Werman: So let me take it just a step further: I know you said you need those flight recorders to tell what happened to the airplane, but can this wreckage, can this debris tell us anything about what might have caused the crash?


Whittingham: It’s possible. It may be, for example, you find signs of sooting on it, which would have shown an airborne fire; it may be that you find signs of a failure in the metal, the construction itself, which could show that there was a fatigue failure. I mean, I don’t think it’s particularly likely in this case. Or, as we’ve seen with MH17, clear signs of a strike with high-speed missile fragments. I don’t think we’re into that scenario. So, it may tell us a little bit about the speed that the aircraft was doing when it hit the water, assuming it did hit the water, which appears to be the case. But in terms of finding out the exact mechanism, you’ve got one small part of the jigsaw--a very small part--at the moment.


Werman: There’s been some suggestion that this is a flap that could’ve just fallen off of any plane. Do you believe that?


Whittingham: No, I don’t because there is a global reporting system which would’ve required the manufacturer to have been notified of something, because that could’ve been a failure mechanism that would’ve affected the entire fleet, and it’s part of the flight control system, it’s a flaperon--it appears to be--which is a flap that also acts as a bit of roll control, as well. So, you would expect that to have been reported and the manufacturers would have been doing something about that. So, that information would be out there. It isn’t, and the inference is that it’s come from an aircraft that’s down in the sea.


Werman: Dai Whittingham is head of the UK’s Flight Safety Committee. Thank you very much.


Whittingham: You’re welcome.


Werman: So that’s what the experts are up against as they study the latest discovery in the search for MH370. Here’s what’s going through the minds of some family members of the missing.


Bimal Sharma: There have been so many stories and so many theories and so many unanswered questions.


Werman: Bimal Sharma has served as a captain with India’s Merchant Navy. His sister, Chandrika, was a passenger on Flight 370.


Sharma: My entire family is watching this very closely; everybody in my family.
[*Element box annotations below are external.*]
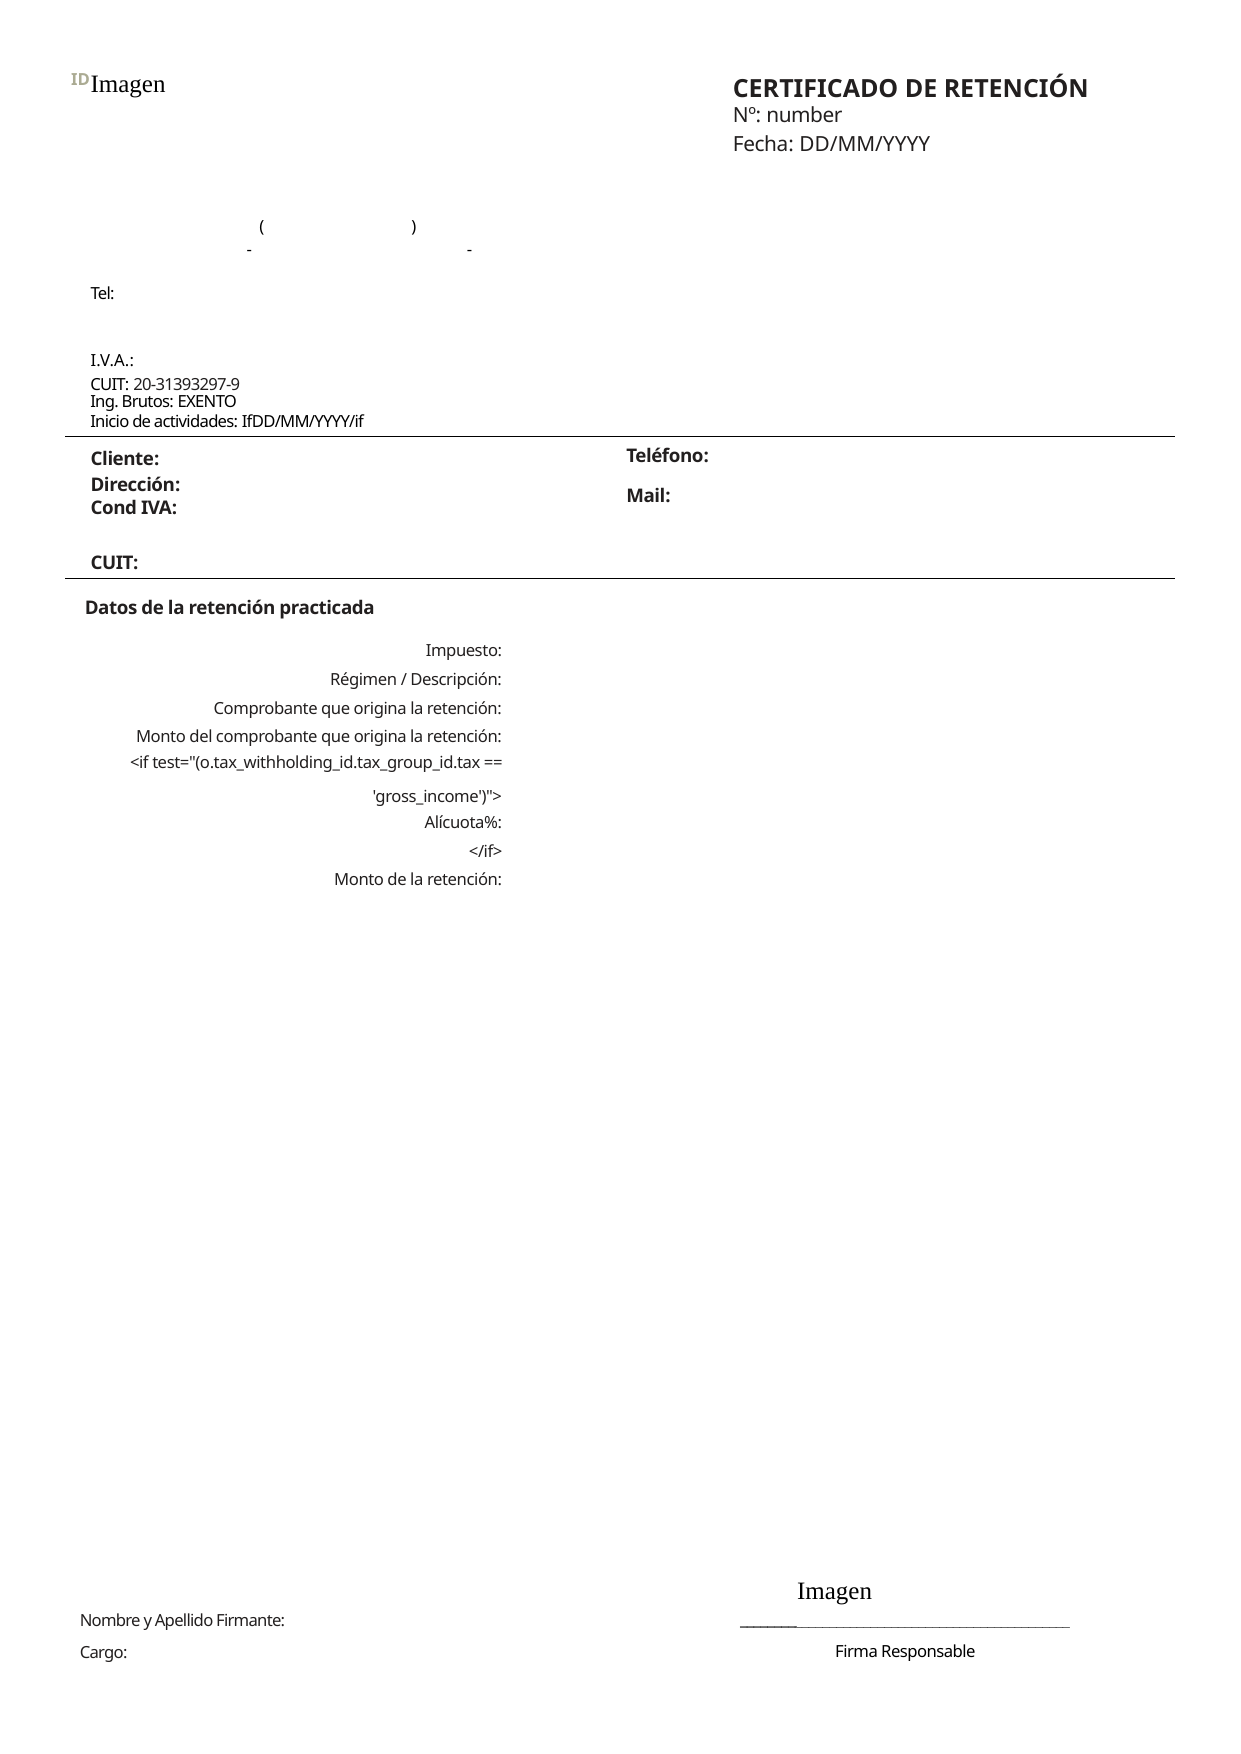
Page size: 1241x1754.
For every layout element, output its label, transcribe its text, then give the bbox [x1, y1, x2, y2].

table_header <o.tax_withholding_id.description> [508, 636, 1175, 664]
table_cell Comprobante que origina la retención: [65, 693, 508, 722]
table_cell [508, 751, 1175, 807]
table_cell <if test="(o.tax_withholding_id.tax_group_id.tax == 'gross_income')"> [65, 751, 508, 807]
table_cell Monto de la retención: [65, 865, 508, 894]
table_cell Monto del comprobante que origina la retención: [65, 722, 508, 751]
table_cell <o.communication> [508, 665, 1175, 693]
table_cell Alícuota%: [65, 808, 508, 836]
table_cell </if> [65, 836, 508, 865]
table_cell <formatLang(o.amount_company_currency)> [508, 865, 1175, 894]
table_cell Régimen / Descripción: [65, 665, 508, 693]
table_header Impuesto: [65, 636, 508, 664]
table_cell [508, 836, 1175, 865]
table_cell <formatLang(o.withholding_base_amount)> [508, 722, 1175, 751]
table_cell <o.payment_group_id.document_number> [508, 693, 1175, 722]
table_cell <formatLang(o.withholding_alicuot)> [508, 808, 1175, 836]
And that includes Chandrika’s mother, also--she’s 90-years-old. It could be any wreckage. I mean, it could be another aircraft. I don’t know. They haven’t come up with anything concrete. It’s been a roller coaster ride and it’s still a ride.
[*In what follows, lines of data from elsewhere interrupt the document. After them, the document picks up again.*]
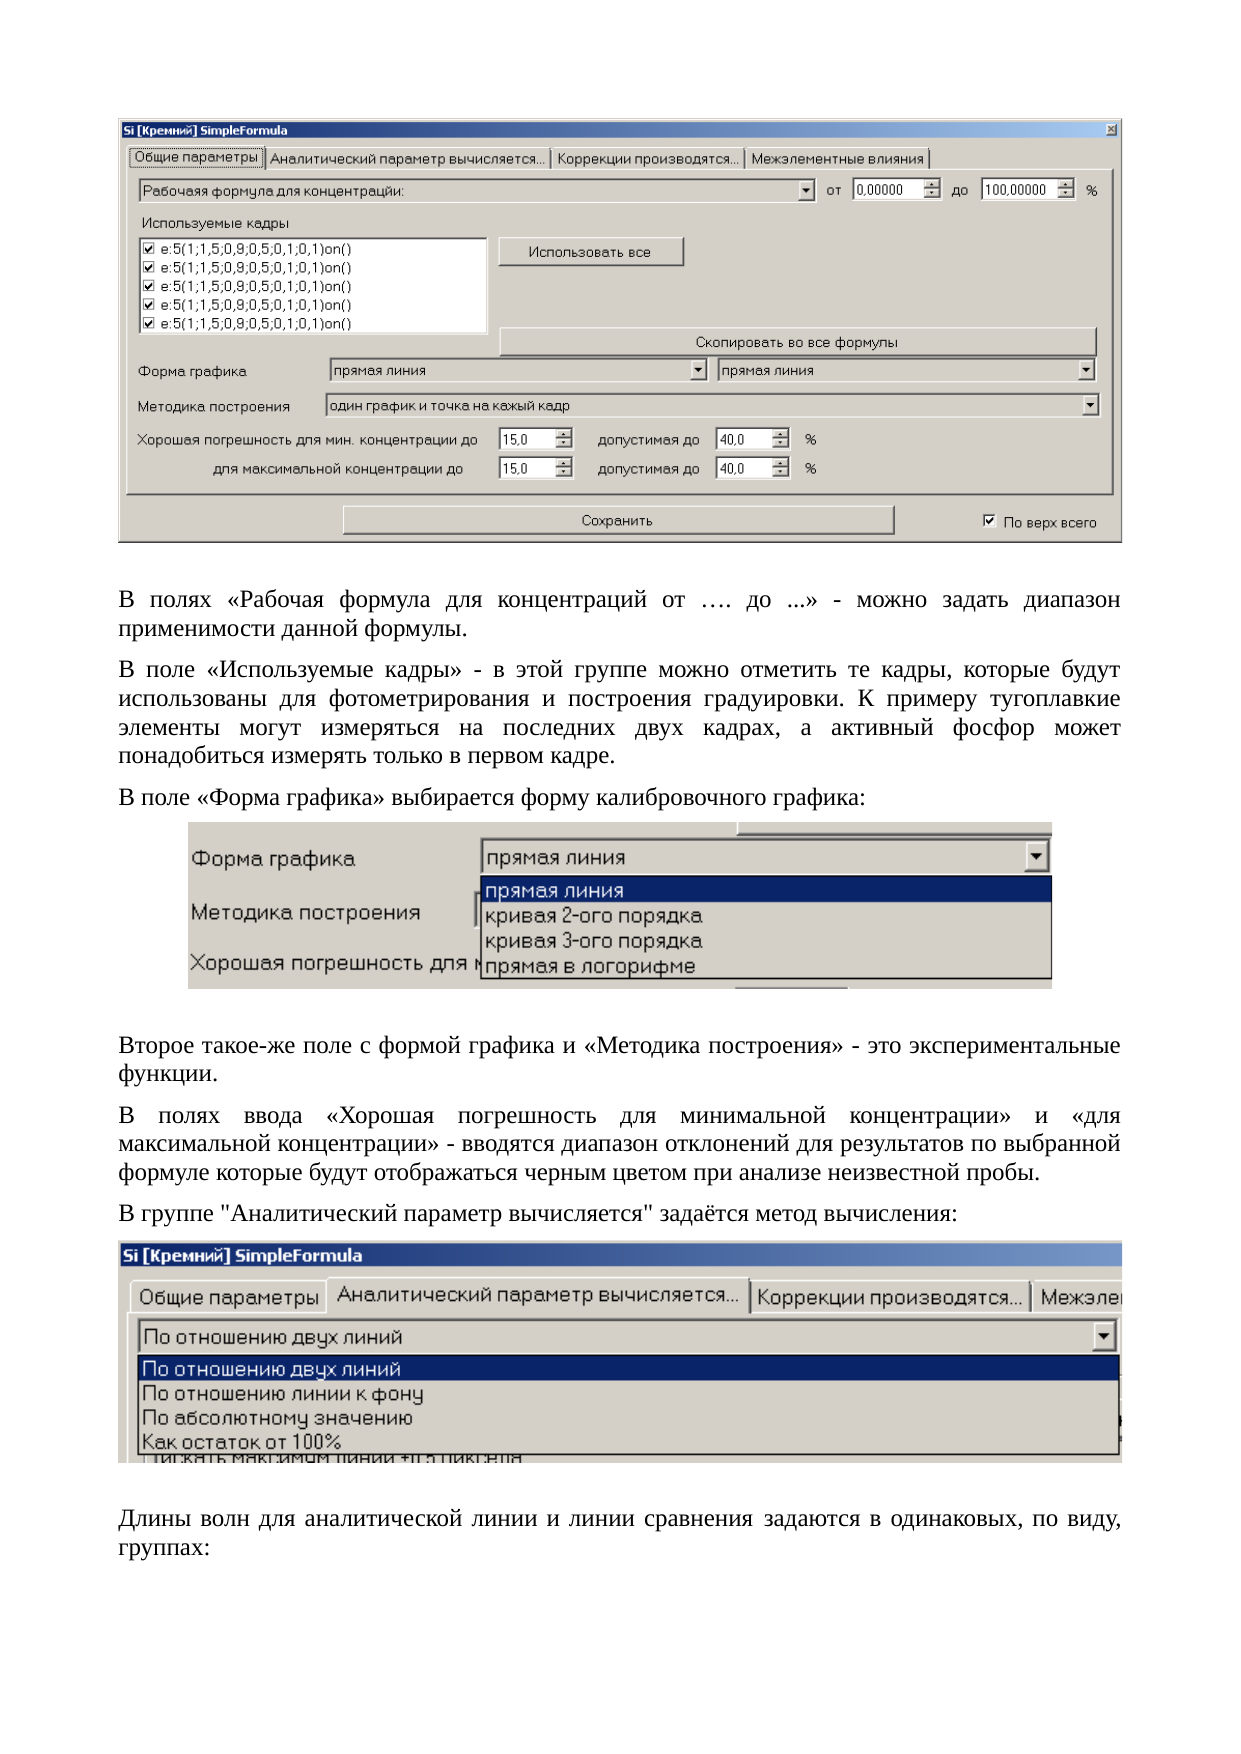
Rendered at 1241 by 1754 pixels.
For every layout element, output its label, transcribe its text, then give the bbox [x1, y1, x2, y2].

text В группе "Аналитический параметр вычисляется" задаётся метод вычисления: [118, 1198, 1122, 1227]
picture [118, 1239, 1123, 1463]
text В поле «Форма графика» выбирается форму калибровочного графика: [118, 782, 1122, 810]
text В поле «Используемые кадры» - в этой группе можно отметить те кадры, которые будут использованы для фотометрирования и построения градуировки. К примеру тугоплавкие элементы могут измеряться на последних двух кадрах, а активный фосфор может понадобиться измерять только в первом кадре. [118, 654, 1122, 769]
text В полях «Рабочая формула для концентраций от …. до ...» - можно задать диапазон применимости данной формулы. [118, 584, 1122, 642]
text Длины волн для аналитической линии и линии сравнения задаются в одинаковых, по виду, группах: [118, 1503, 1122, 1561]
picture [188, 822, 1053, 989]
text Второе такое-же поле с формой графика и «Методика построения» - это экспериментальные функции. [118, 1030, 1122, 1087]
picture [118, 118, 1123, 543]
text В полях ввода «Хорошая погрешность для минимальной концентрации» и «для максимальной концентрации» - вводятся диапазон отклонений для результатов по выбранной формуле которые будут отображаться черным цветом при анализе неизвестной пробы. [118, 1100, 1122, 1186]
Werman: Same thing for Grace Subathirai Nathan. She and her family are still hoping to find out what happened to her mother, Anne Daisy.
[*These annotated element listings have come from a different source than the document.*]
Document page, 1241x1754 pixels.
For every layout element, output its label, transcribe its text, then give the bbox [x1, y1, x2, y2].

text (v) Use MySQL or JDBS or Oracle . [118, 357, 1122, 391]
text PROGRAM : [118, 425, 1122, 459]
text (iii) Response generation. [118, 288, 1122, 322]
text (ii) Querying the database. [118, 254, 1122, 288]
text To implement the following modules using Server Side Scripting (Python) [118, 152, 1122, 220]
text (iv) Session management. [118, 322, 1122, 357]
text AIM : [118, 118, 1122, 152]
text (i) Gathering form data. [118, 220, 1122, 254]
Grace Subathirai Nathan: Well, of course we’re very shocked and anxious and you just feel like you've been thrown back into that loop one more time, all over again, for the umpteenth time. So I mean we're not ... we're not to say like we're taking it as the truth, because it's happened so many times before so we're wary of the information. So, I think we're also holding out hope until it's confirmed and we understand that there's a high likelihood or there's a high chance that this might be it. But, you know, 'til then we still have to hold out hope.


Werman: Even if the part that washed ashore in Reunion is confirmed to be from MH370, Nathan says she still needs to know how and why the plane went down. Jacquita Gomes' husband was also on board. She says she’s not even sure if she wants to hear that this piece of debris belongs to the missing plane.


Jacquita Gomes: Yes, that they have found the aircraft, then we can have some sort of closure, until they bring the whole aircraft back and then I can give my husband the peace that he needs. The other part is that no, let it not be true, because then we can still have hope that there's a chance that the plane is still out there and then they all can come home.


Jeanette Maguire: The most difficult part is not knowing anything.


Werman: That’s Australian Jeanette Maguire. She’s hoping the debris found this week will help her learn the fate of her sister and brother-in-law.


Maguire: We're all longing and waiting so much for any sort of news that is, you know, valid ... but when we get it I think it's going to be another emotional roller coaster.


Werman: Jeanette Maguire there, one of the many people whose loved ones went missing aboard Malaysian Airlines Flight 370 nearly a year and a half ago.